Dans la région de Ségou du Mali, la population est constituée en grande partie de nomades, de semi-sédentaires et de sédentaires. Ségou produit la plus grande proportion des denrées au Mali. Des céréales, dont le millet et le blé, des légumes et des tubercules (pommes de terre, patates douces) sont cultivées ici. On remarque que les agriculteurs, les éleveurs et les pêcheurs ont tous besoin d’être formés sur les nouvelles techniques et méthodes afin d’augmenter la rentabilité de leur production. En ce qui concerne la communication, il existe un certain nombre de cybercafés dans la région.

Une activité agricole importante a lieu dans la région de Sikasse du Mali. Elle agit comme un carrefour entre les pays côtiers (Togo, Bénin, Ghana, Côte d’Ivoire) et le littoral du Mali et du Burkina Faso.
Du point de vue de la communication, le wolof est la langue la plus représentée parmi les populations ciblées du Sénégal comme c’est le cas pour le bambara pour les populations ciblées du Mali. Il est important de trouver des moyens pour utiliser ces langues au niveau local, à travers l’utilisation des radios communautaires et des téléphones mobiles, et à un niveau plus global, à travers les traductions du site internet et de la plate-forme internet E-TIC afin d’atteindre ces populations.

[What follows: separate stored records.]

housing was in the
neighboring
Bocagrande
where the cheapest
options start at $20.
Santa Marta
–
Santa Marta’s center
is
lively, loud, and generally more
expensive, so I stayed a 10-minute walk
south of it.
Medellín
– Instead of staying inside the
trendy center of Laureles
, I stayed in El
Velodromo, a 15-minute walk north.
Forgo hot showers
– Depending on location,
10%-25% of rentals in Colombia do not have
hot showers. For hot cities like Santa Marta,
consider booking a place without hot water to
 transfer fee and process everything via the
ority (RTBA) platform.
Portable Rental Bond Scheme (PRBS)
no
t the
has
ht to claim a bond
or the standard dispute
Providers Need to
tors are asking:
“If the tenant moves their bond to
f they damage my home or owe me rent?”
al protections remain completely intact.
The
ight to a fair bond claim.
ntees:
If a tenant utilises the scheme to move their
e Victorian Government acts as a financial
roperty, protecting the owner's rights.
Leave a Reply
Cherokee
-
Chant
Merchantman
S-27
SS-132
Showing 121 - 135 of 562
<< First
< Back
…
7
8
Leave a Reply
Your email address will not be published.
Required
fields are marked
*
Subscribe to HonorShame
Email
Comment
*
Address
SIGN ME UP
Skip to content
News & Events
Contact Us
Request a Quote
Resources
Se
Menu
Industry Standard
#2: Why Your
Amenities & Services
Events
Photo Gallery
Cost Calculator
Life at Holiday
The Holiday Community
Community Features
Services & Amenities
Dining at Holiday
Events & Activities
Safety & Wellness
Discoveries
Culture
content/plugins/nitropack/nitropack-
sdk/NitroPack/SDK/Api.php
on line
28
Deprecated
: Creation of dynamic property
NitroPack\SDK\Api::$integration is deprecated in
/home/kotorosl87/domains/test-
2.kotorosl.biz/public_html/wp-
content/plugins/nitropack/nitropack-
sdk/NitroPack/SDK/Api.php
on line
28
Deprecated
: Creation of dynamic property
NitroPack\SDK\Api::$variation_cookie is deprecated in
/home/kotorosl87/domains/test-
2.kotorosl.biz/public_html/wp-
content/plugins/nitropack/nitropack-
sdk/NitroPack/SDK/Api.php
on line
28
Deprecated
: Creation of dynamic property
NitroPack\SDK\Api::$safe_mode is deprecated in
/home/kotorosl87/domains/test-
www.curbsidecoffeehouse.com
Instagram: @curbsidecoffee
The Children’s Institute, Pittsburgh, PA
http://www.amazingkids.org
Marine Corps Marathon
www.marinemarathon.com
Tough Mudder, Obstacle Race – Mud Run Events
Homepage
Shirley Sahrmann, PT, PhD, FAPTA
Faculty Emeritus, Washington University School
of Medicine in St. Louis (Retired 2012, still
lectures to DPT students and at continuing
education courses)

Les téléphones mobiles en Afrique de l’Ouest

  • En 2009, la population estimée du Sénégal était de 13,7 millions d’habitants . Le nombre d’abonnements de téléphones portables (pour la plupart cartes prépayées) était en 2008 de 5,4 millions. Cela veut dire qu’un habitant sur 2,5 environ dispose d’un téléphone portable. Dans un contexte où 42,2% de la population est âgée de moins de 15 ans, ce ratio est doublé pour les personnes ayant plus de 20 ans.
  • Pour le Mali, ce ratio est légèrement plus bas, mais reste significatif. Pour une population estimée à 13,4 millions d’habitants (2009) , on comptait 3,4 millions d’abonnements de téléphones portables en 2008 (y compris cartes prépayées). Cela signifie qu’un habitant sur quatre environ dispose d’un téléphone portable. Avec 48,3% de la population âgée de moins de 15 ans, l’utilisation de téléphones portables est répandue chez 50% de la population de plus de 20 ans.
  • Au Mali, on compte 168 radios dont 121 radios communautaires et associatives, 38 radios commerciales et 9 radios confessionnelles (chiffres de l’Union des Radios et télévisions libres du Mali – URTEL). La liste complète des radios indépendantes du Mali est disponible en annexe du présent rapport.